_DATA TO EXAMINE_
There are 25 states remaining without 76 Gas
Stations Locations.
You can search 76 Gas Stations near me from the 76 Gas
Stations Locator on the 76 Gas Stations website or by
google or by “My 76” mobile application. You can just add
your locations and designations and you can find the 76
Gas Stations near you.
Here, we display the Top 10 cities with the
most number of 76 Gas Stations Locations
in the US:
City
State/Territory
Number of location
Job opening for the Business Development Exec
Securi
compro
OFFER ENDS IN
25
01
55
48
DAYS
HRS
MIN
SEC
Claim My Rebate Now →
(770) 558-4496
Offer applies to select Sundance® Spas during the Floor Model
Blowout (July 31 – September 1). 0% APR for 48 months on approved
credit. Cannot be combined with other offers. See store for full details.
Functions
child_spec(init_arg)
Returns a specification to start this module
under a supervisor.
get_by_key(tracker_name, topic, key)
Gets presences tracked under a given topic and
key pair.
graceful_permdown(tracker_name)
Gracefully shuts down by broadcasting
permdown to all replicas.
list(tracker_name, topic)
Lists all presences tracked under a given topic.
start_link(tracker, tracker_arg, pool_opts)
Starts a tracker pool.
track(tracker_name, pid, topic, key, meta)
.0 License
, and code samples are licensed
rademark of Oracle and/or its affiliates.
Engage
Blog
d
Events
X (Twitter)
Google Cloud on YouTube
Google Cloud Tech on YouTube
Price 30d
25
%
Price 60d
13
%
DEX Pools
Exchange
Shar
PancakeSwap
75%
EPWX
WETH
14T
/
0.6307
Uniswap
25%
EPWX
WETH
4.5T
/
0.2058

_TASK OBJECTIVE_
Rewrite all the entries above, substituting "tracker_id" for each "tracker_name" and leaving everything else unchanged.

_TASK RESULT_
There are 25 states remaining without 76 Gas
Stations Locations.
You can search 76 Gas Stations near me from the 76 Gas
Stations Locator on the 76 Gas Stations website or by
google or by “My 76” mobile application. You can just add
your locations and designations and you can find the 76
Gas Stations near you.
Here, we display the Top 10 cities with the
most number of 76 Gas Stations Locations
in the US:
City
State/Territory
Number of location
Job opening for the Business Development Exec
Securi
compro
OFFER ENDS IN
25
01
55
48
DAYS
HRS
MIN
SEC
Claim My Rebate Now →
(770) 558-4496
Offer applies to select Sundance® Spas during the Floor Model
Blowout (July 31 – September 1). 0% APR for 48 months on approved
credit. Cannot be combined with other offers. See store for full details.
Functions
child_spec(init_arg)
Returns a specification to start this module
under a supervisor.
get_by_key(tracker_id, topic, key)
Gets presences tracked under a given topic and
key pair.
graceful_permdown(tracker_id)
Gracefully shuts down by broadcasting
permdown to all replicas.
list(tracker_id, topic)
Lists all presences tracked under a given topic.
start_link(tracker, tracker_arg, pool_opts)
Starts a tracker pool.
track(tracker_id, pid, topic, key, meta)
.0 License
, and code samples are licensed
rademark of Oracle and/or its affiliates.
Engage
Blog
d
Events
X (Twitter)
Google Cloud on YouTube
Google Cloud Tech on YouTube
Price 30d
25
%
Price 60d
13
%
DEX Pools
Exchange
Shar
PancakeSwap
75%
EPWX
WETH
14T
/
0.6307
Uniswap
25%
EPWX
WETH
4.5T
/
0.2058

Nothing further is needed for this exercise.